I would have expected QoS support to also appear as a challenge,
for similar reasons. Isn't giving tenants a fair share of the underlay
capacity an issue? (There's a mention of traffic engineering later,
but surely you don't want this issue to be handled by operators
twiddling knobs?)

> 4.2.4. Path MTU
...
>        TCP will
>        adjust its maximum segment size accordingly.

And how will that work for non-TCP traffic?

>        It is also possible to rely on the NVE to perform segmentation and
>        reassembly operations without relying on the Tenant Systems to know
>        about the end-to-end MTU. The assumption is that some hardware
>        assist is available on the NVE node to perform such SAR operations.
>        However, fragmentation by the NVE can lead to performance and
>        congestion issues due to TCP dynamics and might require new
>        congestion avoidance mechanisms from the underlay network [FLOYD].

In a word: yuck. Surely you should be recommending against anything like
that, or any attempt to re-segment TCP on the fly.

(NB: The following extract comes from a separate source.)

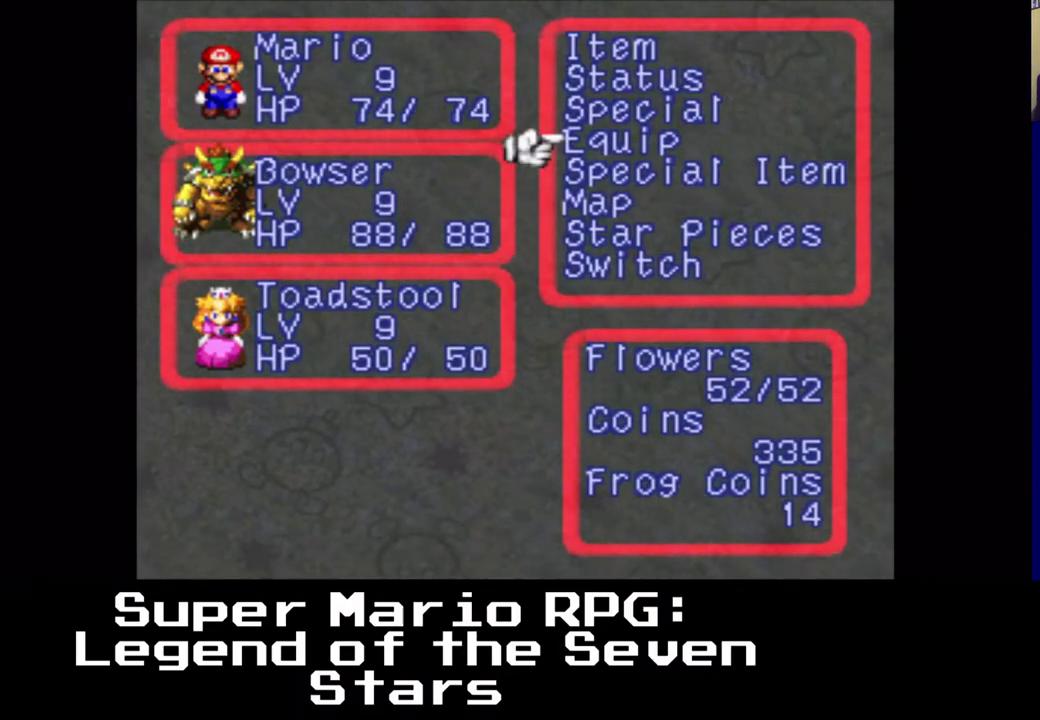
{"buttons": [], "left_stick": "center", "events": []}
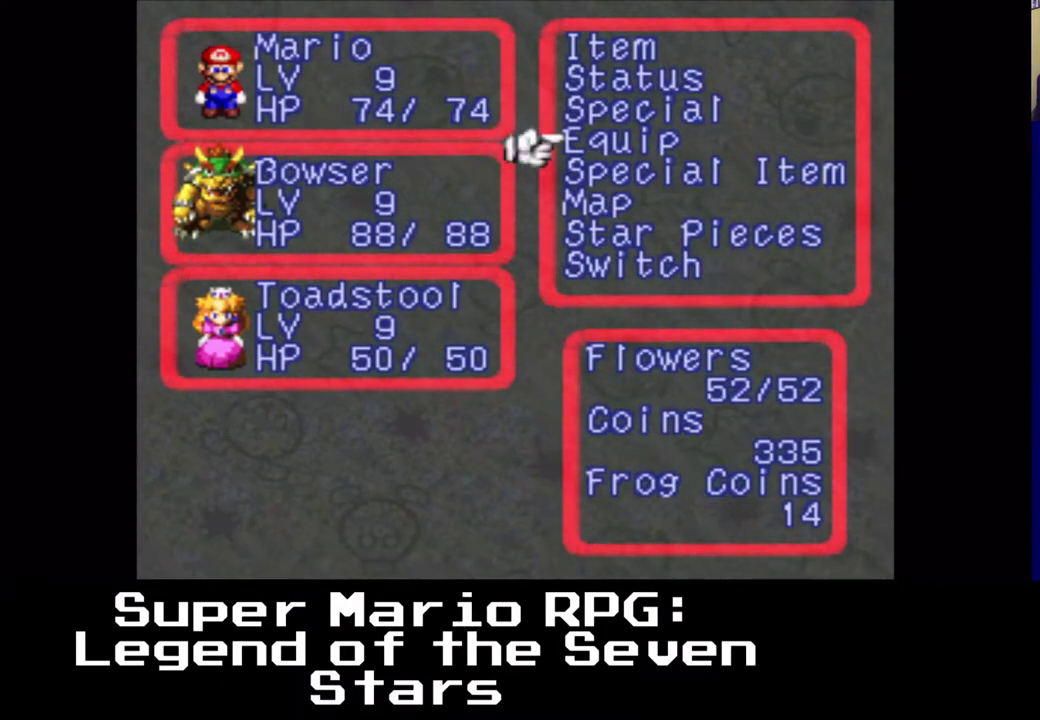
{"buttons": [], "left_stick": "center", "events": []}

>        Finally, the underlay network may be designed in such a way that the
>        MTU can accommodate the extra tunneling and possibly additional NVO3
>        header encapsulation overhead.

Surely you should be recommending this, which is by far the safest
solution. (And of course it should allow for the IPv6 minimum MTU.)

> 7. References
...
>        [NVOPS] Narten, T. et al, "Problem Statement : Overlays for Network
>                  Virtualization", draft-narten-nvo3-overlay-problem-
>                  statement (work in progress)

Nit: that draft was replaced a long time ago by
http://tools.ietf.org/html/draft-ietf-nvo3-overlay-problem-statement
(which is already in the RFC Editor queue).